KFC Urges Customers to Eat Chicken to Remember Nazi Kristallnacht

KFC Germany reportedly pushed out a notification on Wednesday urging customers to "treat themselves" at the fried chicken chain in commemoration of Kristallnacht, a message the company later said was an error.

An English translation of the notification, in part, read: "Commemoration of the Reichspogromnacht," which is the German name for Kristallnacht, The Jerusalem Post reported.

"Treat yourself to more tender cheese with the crispy chicken. Now at KFCheese!" it added.

The Nazi-orchestrated Kristallnacht, or the "Night of Broken Glass," was a wave of violent attacks against Jewish people throughout Germany and Austria across November 9 and 10 in 1938, according to the Anti-Defamation League (ADL). Jewish people, businesses, homes, houses of worship, schools and cemeteries were attacked, vandalized and desecrated during the pogroms, which are defined as organized massacres of a particular ethnic group.

Nearly 100 Jews were killed and many more were injured during Kristallnacht, while more than 7,000 Jewish businesses and hundreds of synagogues were destroyed, according to the ADL. Additionally, 30,000 Jews were arrested and sent to concentration camps.

KFC Slammed For Notification
The KFC logo is illuminated outside a branch of the fast food outlet KFC on August 28, in Glastonbury, England. KFC Germany reportedly pushed out a notification on Wednesday urging customers to "treat themselves" at the fried chicken chain in commemoration of Kristallnacht, a message the company later said was an error. Matt Cardy/Getty Images

Dalia Grinfeld, the ADL's associate director of European affairs, shared a screenshot of the notification on Twitter Wednesday and criticized the company for the message.

About an hour after the initial notification was sent out, KFC issued another apologizing for what it described as a system lapse, the Post reported.

"Due to an error in our system, we sent an incorrect and inappropriate message through our app," it read. "We are very sorry about this, we will check our internal processes immediately so that this does not happen [again]. Please excuse this error."

KFC Germany told Newsweek in an additional statement that an "automated push notification was accidentally issued to KFC app users in Germany that contained an obviously unplanned, insensitive and unacceptable message and for this we sincerely apologize."

"We use a semi-automated content creation process linked to calendars that include national observances," the statement added. "In this instance, our internal review process was not properly followed, resulting in a non-approved notification being shared.
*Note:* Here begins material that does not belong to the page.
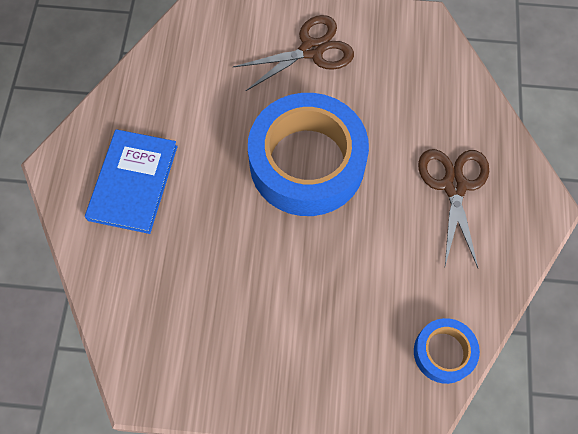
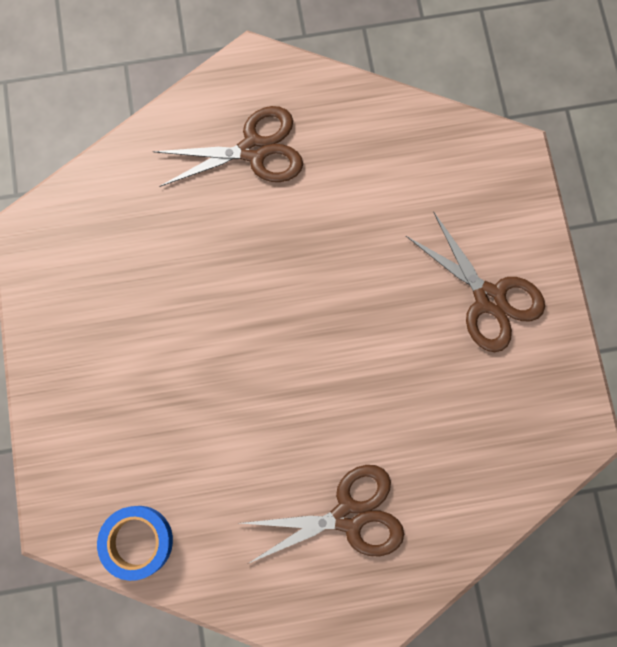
camera: 75 degrees right, 10 degrees up
(133, 182) = (254, 150): blue book -> brown scissors
(307, 162) = (331, 332): blue tape -> none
We have suspended app communications while we examine our current process to ensure such an issue does not occur again. We understand and respect the gravity and history of this day, and remain committed to equity, inclusion and belonging for all."

The incident came as several high-profile figures have faced a public reckoning for language and actions condemned as antisemitic. Kanye West, who legally changed his name to Ye last year, sparked intense criticism last month when tweeting that he would go "death con 3 On JEWISH PEOPLE."
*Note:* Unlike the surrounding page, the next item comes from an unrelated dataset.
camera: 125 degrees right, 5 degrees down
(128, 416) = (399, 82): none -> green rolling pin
Several companies cut ties with the rapper in light of the controversy, and he was temporarily locked out of his Twitter account.

NBA player Kyrie Irving also came under scrutiny late last month for posting a link on social media to a documentary that critics have said includes antisemitic tropes. Irving was suspended by the Brooklyn Nets last week for at least five games after he declined to say that he had no antisemitic views. After the suspension, he released a statement on Instagram Thursday apologizing for his "failure to disavow antisemitism."

"To All Jewish families and Communities that are hurt and affected from my post, I am deeply sorry to have caused you pain, and I apologize," he said.

Update 11/9/22, 4:45 p.m. ET: This story has been updated with a statement from KFC Germany.